> **What this task involves**:
After finding the line containing "### ¿Por qué usar Alpine Linux?" below, please output that line and each following one through the line containing "3. **Redes**: Para", exactly as written.

*** Listed records ***

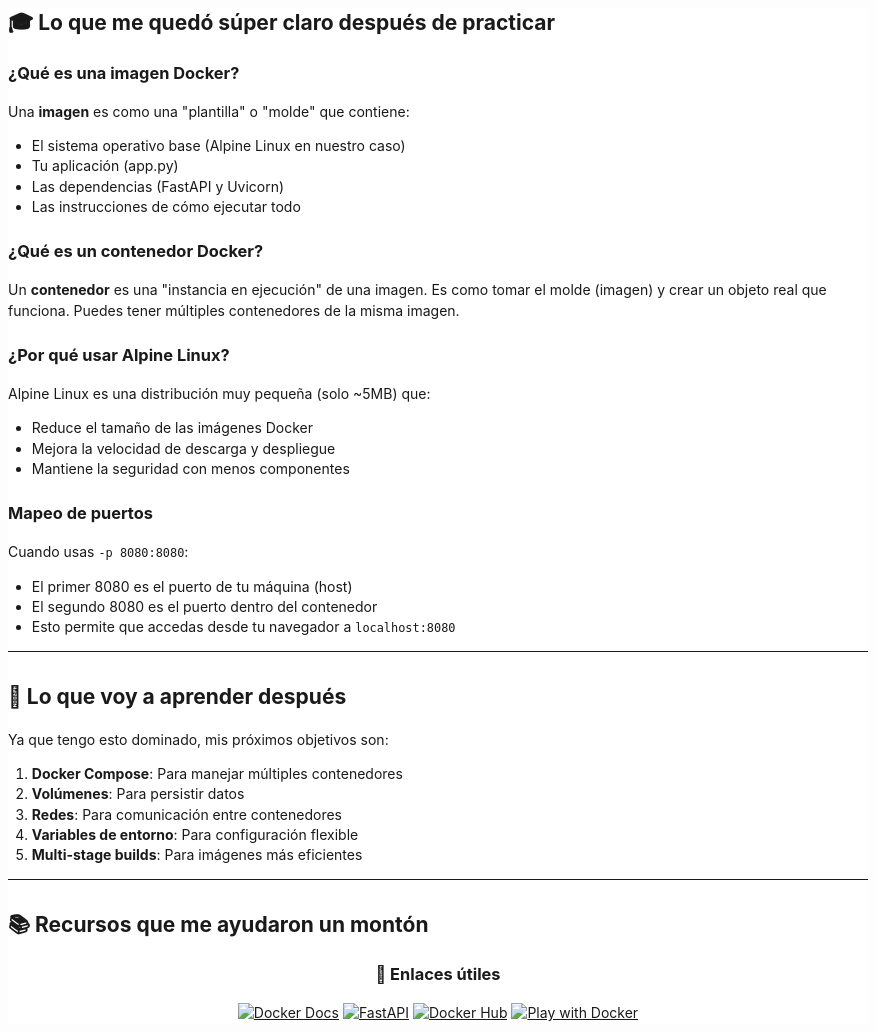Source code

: 
## 🎓 Lo que me quedó súper claro después de practicar

### ¿Qué es una imagen Docker?
Una **imagen** es como una "plantilla" o "molde" que contiene:
- El sistema operativo base (Alpine Linux en nuestro caso)
- Tu aplicación (app.py)
- Las dependencias (FastAPI y Uvicorn)
- Las instrucciones de cómo ejecutar todo

### ¿Qué es un contenedor Docker?
Un **contenedor** es una "instancia en ejecución" de una imagen. Es como tomar el molde (imagen) y crear un objeto real que funciona. Puedes tener múltiples contenedores de la misma imagen.

### ¿Por qué usar Alpine Linux?
Alpine Linux es una distribución muy pequeña (solo ~5MB) que:
- Reduce el tamaño de las imágenes Docker
- Mejora la velocidad de descarga y despliegue
- Mantiene la seguridad con menos componentes

### Mapeo de puertos
Cuando usas `-p 8080:8080`:
- El primer 8080 es el puerto de tu máquina (host)
- El segundo 8080 es el puerto dentro del contenedor
- Esto permite que accedas desde tu navegador a `localhost:8080`

---

## 🚀 Lo que voy a aprender después

Ya que tengo esto dominado, mis próximos objetivos son:

1. **Docker Compose**: Para manejar múltiples contenedores
2. **Volúmenes**: Para persistir datos
3. **Redes**: Para comunicación entre contenedores
4. **Variables de entorno**: Para configuración flexible
5. **Multi-stage builds**: Para imágenes más eficientes

---

## 📚 Recursos que me ayudaron un montón

<div align="center">

### 🔗 Enlaces útiles

[![Docker Docs](https://img.shields.io/badge/Docker-Docs-2496ED?style=for-the-badge&logo=docker&logoColor=white)](https://docs.docker.com/)
[![FastAPI](https://img.shields.io/badge/FastAPI-Tutorial-009688?style=for-the-badge&logo=fastapi&logoColor=white)](https://fastapi.tiangolo.com/tutorial/)
[![Docker Hub](https://img.shields.io/badge/Docker-Hub-2496ED?style=for-the-badge&logo=docker&logoColor=white)](https://hub.docker.com/)
[![Play with Docker](https://img.shields.io/badge/Play_with-Docker-2496ED?style=for-the-badge&logo=docker&logoColor=white)](https://labs.play-with-docker.com/)
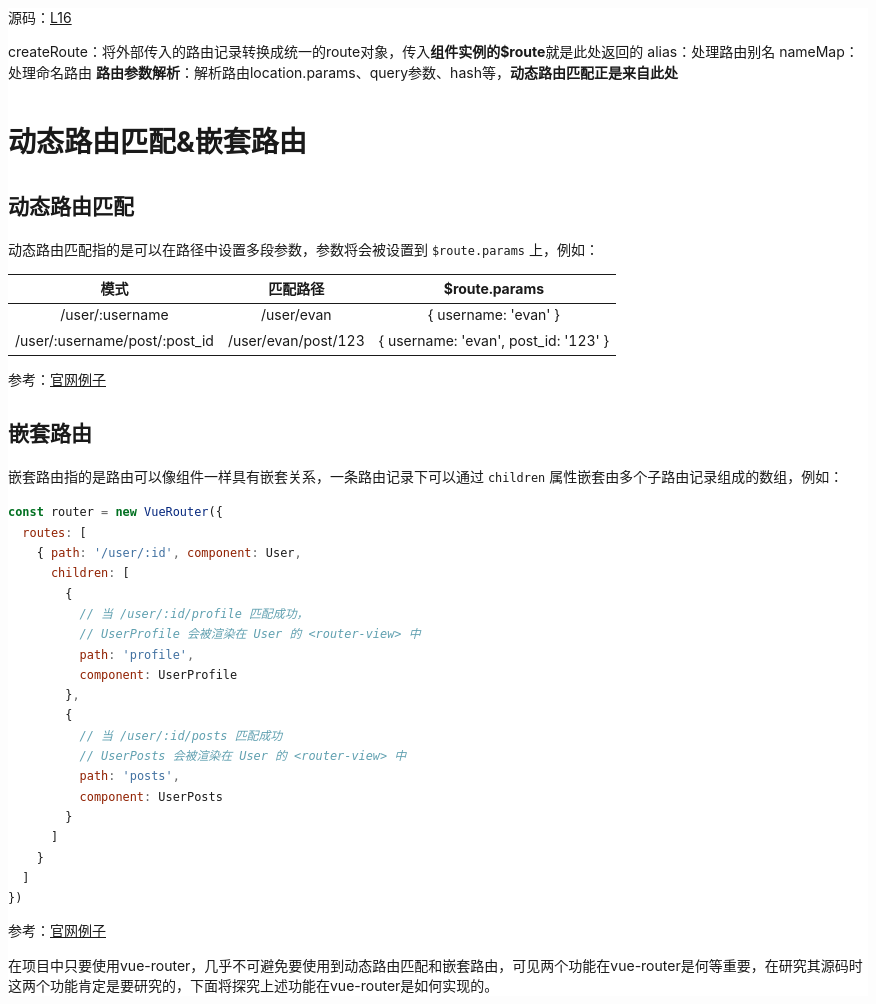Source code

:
 ```javascript
```
源码：[L16](https://github.com/vuejs/vue-router/blob/dev/src/create-matcher.js#L16)

createRoute：将外部传入的路由记录转换成统一的route对象，传入**组件实例的$route**就是此处返回的
alias：处理路由别名
nameMap：处理命名路由
**路由参数解析**：解析路由location.params、query参数、hash等，**动态路由匹配正是来自此处**

# 动态路由匹配&嵌套路由
## 动态路由匹配
动态路由匹配指的是可以在路径中设置多段参数，参数将会被设置到 `$route.params` 上，例如：

| **模式** | **匹配路径** | **$route.params** |
| :---: | :---: | :---: |
| /user/:username | /user/evan | { username: 'evan' } |
| /user/:username/post/:post_id | /user/evan/post/123 | { username: 'evan', post_id: '123' } |

参考：[官网例子](https://router.vuejs.org/zh/guide/essentials/dynamic-matching.html#%E5%8A%A8%E6%80%81%E8%B7%AF%E7%94%B1%E5%8C%B9%E9%85%8D)

## 嵌套路由
嵌套路由指的是路由可以像组件一样具有嵌套关系，一条路由记录下可以通过 `children` 属性嵌套由多个子路由记录组成的数组，例如：

```javascript
const router = new VueRouter({
  routes: [
    { path: '/user/:id', component: User,
      children: [
        {
          // 当 /user/:id/profile 匹配成功，
          // UserProfile 会被渲染在 User 的 <router-view> 中
          path: 'profile',
          component: UserProfile
        },
        {
          // 当 /user/:id/posts 匹配成功
          // UserPosts 会被渲染在 User 的 <router-view> 中
          path: 'posts',
          component: UserPosts
        }
      ]
    }
  ]
})
```
参考：[官网例子](https://router.vuejs.org/zh/guide/essentials/nested-routes.html)

在项目中只要使用vue-router，几乎不可避免要使用到动态路由匹配和嵌套路由，可见两个功能在vue-router是何等重要，在研究其源码时这两个功能肯定是要研究的，下面将探究上述功能在vue-router是如何实现的。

*** End of Listed records ***

> **Answer to this problem**:
### ¿Por qué usar Alpine Linux?
Alpine Linux es una distribución muy pequeña (solo ~5MB) que:
- Reduce el tamaño de las imágenes Docker
- Mejora la velocidad de descarga y despliegue
- Mantiene la seguridad con menos componentes

### Mapeo de puertos
Cuando usas `-p 8080:8080`:
- El primer 8080 es el puerto de tu máquina (host)
- El segundo 8080 es el puerto dentro del contenedor
- Esto permite que accedas desde tu navegador a `localhost:8080`

---

## 🚀 Lo que voy a aprender después

Ya que tengo esto dominado, mis próximos objetivos son:

1. **Docker Compose**: Para manejar múltiples contenedores
2. **Volúmenes**: Para persistir datos
3. **Redes**: Para comunicación entre contenedores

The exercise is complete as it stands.